*About this exercise:* Update the rows below by replacing every occurrence of "Beratung" with "Planung", and leave all other text unchanged.

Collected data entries
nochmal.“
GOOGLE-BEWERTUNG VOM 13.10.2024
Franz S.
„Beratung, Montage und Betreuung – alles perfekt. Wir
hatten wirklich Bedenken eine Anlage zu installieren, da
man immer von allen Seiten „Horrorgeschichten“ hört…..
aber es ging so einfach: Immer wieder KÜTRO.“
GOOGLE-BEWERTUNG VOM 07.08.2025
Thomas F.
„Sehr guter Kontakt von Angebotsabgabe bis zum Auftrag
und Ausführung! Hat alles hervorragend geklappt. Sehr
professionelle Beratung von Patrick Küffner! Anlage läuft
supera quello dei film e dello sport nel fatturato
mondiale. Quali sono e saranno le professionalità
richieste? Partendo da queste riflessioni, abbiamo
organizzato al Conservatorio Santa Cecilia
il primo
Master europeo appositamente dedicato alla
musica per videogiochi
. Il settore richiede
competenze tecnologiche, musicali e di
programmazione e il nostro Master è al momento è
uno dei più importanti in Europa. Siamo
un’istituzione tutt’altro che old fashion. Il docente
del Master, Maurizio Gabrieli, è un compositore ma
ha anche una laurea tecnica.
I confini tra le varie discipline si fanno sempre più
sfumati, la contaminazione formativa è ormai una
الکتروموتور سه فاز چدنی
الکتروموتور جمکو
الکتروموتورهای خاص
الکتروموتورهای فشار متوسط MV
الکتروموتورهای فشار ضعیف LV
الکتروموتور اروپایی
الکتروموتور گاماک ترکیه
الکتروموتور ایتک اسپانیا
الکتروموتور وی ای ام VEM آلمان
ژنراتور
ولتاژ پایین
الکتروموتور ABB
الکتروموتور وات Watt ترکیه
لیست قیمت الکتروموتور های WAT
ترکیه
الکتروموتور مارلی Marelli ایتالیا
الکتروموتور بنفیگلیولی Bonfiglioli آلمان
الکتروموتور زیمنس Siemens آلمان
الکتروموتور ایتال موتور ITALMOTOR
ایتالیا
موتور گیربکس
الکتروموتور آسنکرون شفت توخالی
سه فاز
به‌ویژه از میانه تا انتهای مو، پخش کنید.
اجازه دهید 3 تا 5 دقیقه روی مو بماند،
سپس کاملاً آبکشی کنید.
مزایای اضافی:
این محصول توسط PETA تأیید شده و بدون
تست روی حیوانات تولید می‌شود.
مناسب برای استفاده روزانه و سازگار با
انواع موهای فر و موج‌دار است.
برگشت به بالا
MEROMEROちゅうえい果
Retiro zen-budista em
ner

*Answer for this exercise:*
nochmal.“
GOOGLE-BEWERTUNG VOM 13.10.2024
Franz S.
„Planung, Montage und Betreuung – alles perfekt. Wir
hatten wirklich Bedenken eine Anlage zu installieren, da
man immer von allen Seiten „Horrorgeschichten“ hört…..
aber es ging so einfach: Immer wieder KÜTRO.“
GOOGLE-BEWERTUNG VOM 07.08.2025
Thomas F.
„Sehr guter Kontakt von Angebotsabgabe bis zum Auftrag
und Ausführung! Hat alles hervorragend geklappt. Sehr
professionelle Planung von Patrick Küffner! Anlage läuft
supera quello dei film e dello sport nel fatturato
mondiale. Quali sono e saranno le professionalità
richieste? Partendo da queste riflessioni, abbiamo
organizzato al Conservatorio Santa Cecilia
il primo
Master europeo appositamente dedicato alla
musica per videogiochi
. Il settore richiede
competenze tecnologiche, musicali e di
programmazione e il nostro Master è al momento è
uno dei più importanti in Europa. Siamo
un’istituzione tutt’altro che old fashion. Il docente
del Master, Maurizio Gabrieli, è un compositore ma
ha anche una laurea tecnica.
I confini tra le varie discipline si fanno sempre più
sfumati, la contaminazione formativa è ormai una
الکتروموتور سه فاز چدنی
الکتروموتور جمکو
الکتروموتورهای خاص
الکتروموتورهای فشار متوسط MV
الکتروموتورهای فشار ضعیف LV
الکتروموتور اروپایی
الکتروموتور گاماک ترکیه
الکتروموتور ایتک اسپانیا
الکتروموتور وی ای ام VEM آلمان
ژنراتور
ولتاژ پایین
الکتروموتور ABB
الکتروموتور وات Watt ترکیه
لیست قیمت الکتروموتور های WAT
ترکیه
الکتروموتور مارلی Marelli ایتالیا
الکتروموتور بنفیگلیولی Bonfiglioli آلمان
الکتروموتور زیمنس Siemens آلمان
الکتروموتور ایتال موتور ITALMOTOR
ایتالیا
موتور گیربکس
الکتروموتور آسنکرون شفت توخالی
سه فاز
به‌ویژه از میانه تا انتهای مو، پخش کنید.
اجازه دهید 3 تا 5 دقیقه روی مو بماند،
سپس کاملاً آبکشی کنید.
مزایای اضافی:
این محصول توسط PETA تأیید شده و بدون
تست روی حیوانات تولید می‌شود.
مناسب برای استفاده روزانه و سازگار با
انواع موهای فر و موج‌دار است.
برگشت به بالا
MEROMEROちゅうえい果
Retiro zen-budista em
ner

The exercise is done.